Scusatemi la lunghezza di quanto segue, a mia discolpa posso dire che ho fatto un riassunto di un precedente commento di tre pagine
Nella scrittura di questo racconto ho lottato strenuamente con la punteggiatura, che ancora non mi soddisfa (ha ragione malafi nel suo commento); inoltre lo trovo lacunoso, perché non sono stata davvero in grado di far fare al lettore tutte le riflessioni che volevo, manca qualcosa (condivido le critiche di Carcarlo e Germano). Ci sono alcune parole ripetute che devo modificare, e quel famigerato “mettersi al letto” che mi è proprio sfuggito.
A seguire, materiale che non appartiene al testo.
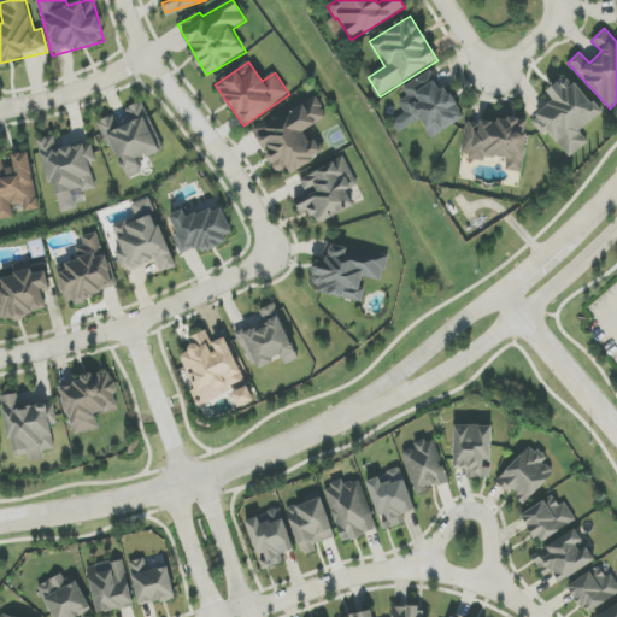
[(463,119),(433,70),(403,88),(407,97),(399,103),(406,115),(393,123),(399,133),(421,119),(432,137),(463,119)]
Penso che il racconto necessiti di essere rimaneggiato ancora un bel po’.
Però, insomma, qualcosa di buono è passato lo stesso, e non so esprimere quanto questo mi renda felice.
Il genere horror non mi ha mai attirato molto. Ho visto diversi film, ma letto pochissimo, giusto qualche racconto di Poe quando ero adolescente e, di recente, alcuni capitoli dell’autobiografia di Stephen King “On writing”. Negli anni, ho provato varie volte a iniziare qualche libro horror, ma l’ho abbandonato presto perché non mi faceva provare alcuna emozione particolare, le situazioni descritte mi sembravano solo irreali e grottesche e non mi spaventavano minimamente.
Con questa storia, volevo tentare di esplorare le varie disposizioni d’animo che si possono avere riguardo la paura: essere spaventati da cose concrete o immaginarie, essere in qualche modo attratti da ciò che ci fa paura oppure no, provare o meno divertimento nello spaventare gli altri.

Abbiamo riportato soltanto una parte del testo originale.